§ **Brontekst**
+===+

Art.40. In artikel 285, § 1, tweede lid, van hetzelfde besluit worden de woorden "artikel 60, § 1, eerste lid, van de wet van 16 maart 1968" vervangen door de woorden "artikel 60, § 1, van de wet van 16 maart 1968".

Art.41. In artikel 288, eerste lid, van hetzelfde besluit worden de volgende wijzigingen aangebracht:
  1° de woorden "artikel 60, § 1, eerste lid, van de wet van 16 maart 1968" worden vervangen door de woorden "artikel 60, § 1, van de wet van 16 maart 1968";
  2° de woorden "artikel 61bis, § 2, 2°, eerste lid" worden vervangen door de woorden "artikel 61 bis, § 2, tweede lid".

Art.42. In artikel 289 van hetzelfde besluit worden de volgende wijzigingen aangebracht:
  1° de woorden "artikel 60, § 1, eerste lid, van de wet van 16 maart 1968" worden vervangen door de woorden "artikel 60, § 1, van de wet van 16 maart 1968";
  2° de woorden "artikel 61bis, § 2, 2°, eerste lid" worden vervangen door de woorden "artikel 61 bis, § 2, tweede lid".

Art.43. Artikel 291 van hetzelfde lid wordt aangevuld met een vierde lid, luidende:
  "Tijdens de schorsing in het belang van de dienst heeft het personeelslid geen recht op bevordering door verhoging in graad."

Art.44. In artikel 292, eerste lid, van hetzelfde besluit worden de woorden "op bevordering en" opgeheven.

Art.45. In artikel 302, eerste lid, 1°, van hetzelfde besluit worden de woorden "een toelatingsvoorwaarde tot de stage als vermeld in artikel 39, eerste lid, onverminderd de artikelen 111, 1° ; 112, tweede lid en 117, tweede lid, " ingevoegd tussen de woorden "de artikelen 37, 37/1 en 38" en de woorden "of een benoemingsvoorwaarde".

+===+

§ **Gegevens**

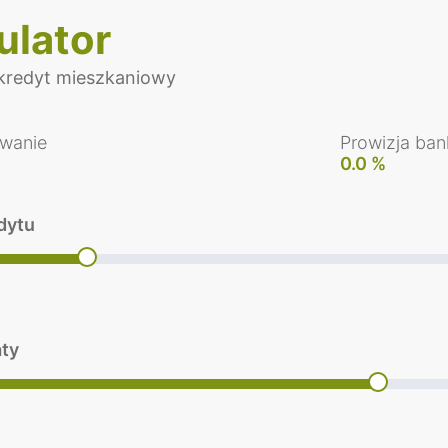
ulator
redyt mieszkaniowy
wanie
Prowizja ban
0.0 %
dytu
aty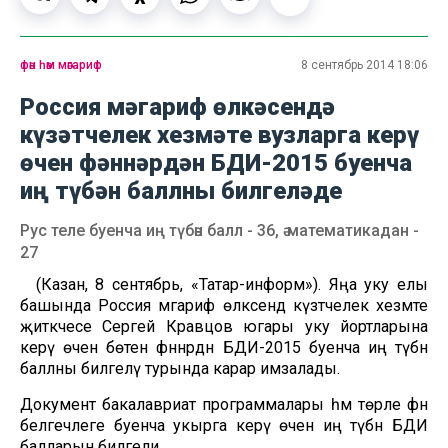
фән һәм мәгариф
8 сентябрь 2014 18:06
Россия мәгариф өлкәсендә
күзәтчелек хезмәте вузларга керү
өчен фәннәрдән БДИ-2015 буенча
иң түбән баллны билгеләде
Рус теле буенча иң түбән балл - 36, ә математикадан -
27
(Казан, 8 сентябрь, «Татар-информ»). Яңа уку елы
башында Россия мәгариф өлкәсендә күзәтчелек хезмәте
җитәкчесе Сергей Кравцов югары уку йортларына
керү өчен бөтен фәннәрдән БДИ-2015 буенча иң түбән
баллны билгеләү турында карар имзалады.
Документ бакалавриат программалары һәм төрле фән
белгечлеге буенча укырга керү өчен иң түбән БДИ
балларын билгели.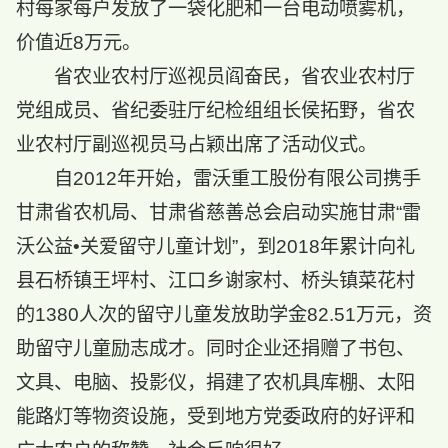
村每家每户发放了一袋化肥和一台电动喷雾机，
价值近8万元。
省农业农村厅巡视员阎奋民，省农业农村厅
党组成员、省纪委驻厅纪检组组长侯拓野，省农
业农村厅副巡视员马占颖出席了活动仪式。
自2012年开始，雷沃重工股份有限公司携手
甘肃省农机局、甘肃省慈善总会启动实施甘肃“雷
沃公益•关爱留守儿童计划”，到2018年累计向礼
县石桥镇王坪村、江口乡谢家村、桥头镇菜花村
的1380人次的留守儿童发放助学金82.51万元，资
助留守儿童励志成才。同时企业还捐赠了书包、
文具、电脑、投影仪，捐建了农机具库棚、太阳
能路灯等物资设施，受到地方党委政府的好评和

+===+

§ **Opdracht**
Noem alle artikelen van het besluit waarin volgens de wijzigingsbepalingen in de brontekst woorden worden vervangen, met de daarbij vermelde paragraaf of het vermelde lid.

§ **Uitgewerkte opdracht**
- Artikel 285, § 1, tweede lid
- Artikel 288, eerste lid
- Artikel 289